◆ **CONSIGNES**:
- A) Répondez aux questions suivantes à partir du texte sur Ali Anouzla :
(i) Quelle organisation est à l'origine de la lettre ?
(ii) De quel site d'information Anouzla dirige-t-il la version arabe ?
(iii) À quelle date a-t-il été arrêté ?
- B) Recopiez le passage du texte sur Ali Anouzla qui commence par "Plus de 60 membres" et se termine par "portées contre lui.", en remplaçant "terrorisme" par "diffamation".

Plus de 60 membres et partenaires de l'IFEX demandent encore une fois la libération du journaliste marocain Ali Anouzla, après que des accusations de terrorisme eurent été portées contre lui.
Le texte qui suit est une lettre signée par plus de 60 organisations, initiée par ARTICLE 19, appelant les autorités marocaines à libérer le directeur de publication Ali Anouzla :
Maroc : Plus de 60 organisations des droits humains demandent la libération immédiate du journaliste Ali Anouzla
Les organisations de défense de la liberté d’expression et des droits humains signataires de cette déclaration demandent la libération immédiate du journaliste Ali Anouzla et l’abandon des accusations contre lui. Anouzla, directeur de la version arabe du site d’information Lakome, a été arrêté le 17 septembre 2013 en relation avec un article publié dans son site.

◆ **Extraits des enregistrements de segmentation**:
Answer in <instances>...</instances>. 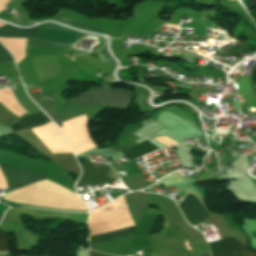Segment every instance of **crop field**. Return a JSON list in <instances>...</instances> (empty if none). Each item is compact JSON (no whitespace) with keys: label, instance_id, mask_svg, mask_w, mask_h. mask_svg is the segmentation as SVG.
Segmentation results:
<instances>
[{"label":"crop field","instance_id":"obj_18","mask_svg":"<svg viewBox=\"0 0 256 256\" xmlns=\"http://www.w3.org/2000/svg\"><path fill=\"white\" fill-rule=\"evenodd\" d=\"M251 234H252L253 238H256V232H252Z\"/></svg>","mask_w":256,"mask_h":256},{"label":"crop field","instance_id":"obj_19","mask_svg":"<svg viewBox=\"0 0 256 256\" xmlns=\"http://www.w3.org/2000/svg\"><path fill=\"white\" fill-rule=\"evenodd\" d=\"M199 256H211L210 254H204V255H199Z\"/></svg>","mask_w":256,"mask_h":256},{"label":"crop field","instance_id":"obj_7","mask_svg":"<svg viewBox=\"0 0 256 256\" xmlns=\"http://www.w3.org/2000/svg\"><path fill=\"white\" fill-rule=\"evenodd\" d=\"M47 114L48 116L56 123H60L72 118H75L77 116L83 115L82 113L78 112L77 110L73 109V108H67V109H59V108H52L57 115L62 119H60L56 113L50 108V107H44V106H40Z\"/></svg>","mask_w":256,"mask_h":256},{"label":"crop field","instance_id":"obj_11","mask_svg":"<svg viewBox=\"0 0 256 256\" xmlns=\"http://www.w3.org/2000/svg\"><path fill=\"white\" fill-rule=\"evenodd\" d=\"M53 19H56L60 22H63V23H66V24H69V25H72L74 27H77V28H80V29H84V30H90V31H96V32H101L100 30L92 27V26H89L87 24H83V23H79L77 21H74V20H70V19H67L65 17H62V16H58L56 18H53ZM102 33V32H101Z\"/></svg>","mask_w":256,"mask_h":256},{"label":"crop field","instance_id":"obj_4","mask_svg":"<svg viewBox=\"0 0 256 256\" xmlns=\"http://www.w3.org/2000/svg\"><path fill=\"white\" fill-rule=\"evenodd\" d=\"M179 206L186 213L192 225L209 217L194 195L188 194Z\"/></svg>","mask_w":256,"mask_h":256},{"label":"crop field","instance_id":"obj_21","mask_svg":"<svg viewBox=\"0 0 256 256\" xmlns=\"http://www.w3.org/2000/svg\"><path fill=\"white\" fill-rule=\"evenodd\" d=\"M3 216V215H2ZM0 217H1V215H0Z\"/></svg>","mask_w":256,"mask_h":256},{"label":"crop field","instance_id":"obj_13","mask_svg":"<svg viewBox=\"0 0 256 256\" xmlns=\"http://www.w3.org/2000/svg\"><path fill=\"white\" fill-rule=\"evenodd\" d=\"M13 60L10 53L0 44V63L3 61Z\"/></svg>","mask_w":256,"mask_h":256},{"label":"crop field","instance_id":"obj_12","mask_svg":"<svg viewBox=\"0 0 256 256\" xmlns=\"http://www.w3.org/2000/svg\"><path fill=\"white\" fill-rule=\"evenodd\" d=\"M9 250L7 234L0 230V251Z\"/></svg>","mask_w":256,"mask_h":256},{"label":"crop field","instance_id":"obj_10","mask_svg":"<svg viewBox=\"0 0 256 256\" xmlns=\"http://www.w3.org/2000/svg\"><path fill=\"white\" fill-rule=\"evenodd\" d=\"M135 233V226L91 237L92 243Z\"/></svg>","mask_w":256,"mask_h":256},{"label":"crop field","instance_id":"obj_1","mask_svg":"<svg viewBox=\"0 0 256 256\" xmlns=\"http://www.w3.org/2000/svg\"><path fill=\"white\" fill-rule=\"evenodd\" d=\"M130 98L131 94L120 91L93 89L80 97L69 100L67 104L125 109L129 105Z\"/></svg>","mask_w":256,"mask_h":256},{"label":"crop field","instance_id":"obj_5","mask_svg":"<svg viewBox=\"0 0 256 256\" xmlns=\"http://www.w3.org/2000/svg\"><path fill=\"white\" fill-rule=\"evenodd\" d=\"M7 168L10 174L9 189L15 190L27 185L28 171L9 167ZM42 179H44V175L29 171L28 185Z\"/></svg>","mask_w":256,"mask_h":256},{"label":"crop field","instance_id":"obj_6","mask_svg":"<svg viewBox=\"0 0 256 256\" xmlns=\"http://www.w3.org/2000/svg\"><path fill=\"white\" fill-rule=\"evenodd\" d=\"M51 121L42 111L27 116L23 119H21L19 122L15 123L14 125L10 126L12 131L25 129V128H31L36 126H41Z\"/></svg>","mask_w":256,"mask_h":256},{"label":"crop field","instance_id":"obj_8","mask_svg":"<svg viewBox=\"0 0 256 256\" xmlns=\"http://www.w3.org/2000/svg\"><path fill=\"white\" fill-rule=\"evenodd\" d=\"M38 27L20 30L11 26H4L0 28V37H17V38H37Z\"/></svg>","mask_w":256,"mask_h":256},{"label":"crop field","instance_id":"obj_16","mask_svg":"<svg viewBox=\"0 0 256 256\" xmlns=\"http://www.w3.org/2000/svg\"><path fill=\"white\" fill-rule=\"evenodd\" d=\"M29 94V93H28ZM29 96L37 103V104H39V100L34 96V95H32V94H29Z\"/></svg>","mask_w":256,"mask_h":256},{"label":"crop field","instance_id":"obj_17","mask_svg":"<svg viewBox=\"0 0 256 256\" xmlns=\"http://www.w3.org/2000/svg\"><path fill=\"white\" fill-rule=\"evenodd\" d=\"M89 256H106V255H102V254L90 252V253H89Z\"/></svg>","mask_w":256,"mask_h":256},{"label":"crop field","instance_id":"obj_2","mask_svg":"<svg viewBox=\"0 0 256 256\" xmlns=\"http://www.w3.org/2000/svg\"><path fill=\"white\" fill-rule=\"evenodd\" d=\"M39 28H53L63 32H67L77 36H84V33L68 30L64 27L53 25V24H41ZM52 29H39L38 38L53 39L69 44L74 43L80 37H76L67 33H63ZM44 39H28L27 47H44V48H59V49H70V45L62 42Z\"/></svg>","mask_w":256,"mask_h":256},{"label":"crop field","instance_id":"obj_9","mask_svg":"<svg viewBox=\"0 0 256 256\" xmlns=\"http://www.w3.org/2000/svg\"><path fill=\"white\" fill-rule=\"evenodd\" d=\"M147 141L138 144L137 146L130 150L122 151L121 153L124 154L131 161L139 156L148 154L152 151L159 149Z\"/></svg>","mask_w":256,"mask_h":256},{"label":"crop field","instance_id":"obj_3","mask_svg":"<svg viewBox=\"0 0 256 256\" xmlns=\"http://www.w3.org/2000/svg\"><path fill=\"white\" fill-rule=\"evenodd\" d=\"M212 256H256L233 238L229 237L221 241L209 243Z\"/></svg>","mask_w":256,"mask_h":256},{"label":"crop field","instance_id":"obj_20","mask_svg":"<svg viewBox=\"0 0 256 256\" xmlns=\"http://www.w3.org/2000/svg\"><path fill=\"white\" fill-rule=\"evenodd\" d=\"M13 92V91H12ZM14 96V95H13ZM21 105V104H20ZM22 106V105H21ZM23 107V106H22Z\"/></svg>","mask_w":256,"mask_h":256},{"label":"crop field","instance_id":"obj_15","mask_svg":"<svg viewBox=\"0 0 256 256\" xmlns=\"http://www.w3.org/2000/svg\"><path fill=\"white\" fill-rule=\"evenodd\" d=\"M42 105H46V106H55L54 101L48 100V99H45V98H44V100H43V102H42Z\"/></svg>","mask_w":256,"mask_h":256},{"label":"crop field","instance_id":"obj_14","mask_svg":"<svg viewBox=\"0 0 256 256\" xmlns=\"http://www.w3.org/2000/svg\"><path fill=\"white\" fill-rule=\"evenodd\" d=\"M98 52L102 55V57H103L105 63L113 62V60L108 56V54H107L105 48L101 49V50L98 51ZM100 54H99V55H100ZM100 57H101V56H100ZM101 59H102V58H101Z\"/></svg>","mask_w":256,"mask_h":256}]
</instances>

◆ **RÉPONSES PAR CONSIGNE**:
- A)
(i) ARTICLE 19.
(ii) Lakome.
(iii) Le 17 septembre 2013.

- B)
Plus de 60 membres et partenaires de l'IFEX demandent encore une fois la libération du journaliste marocain Ali Anouzla, après que des accusations de diffamation eurent été portées contre lui.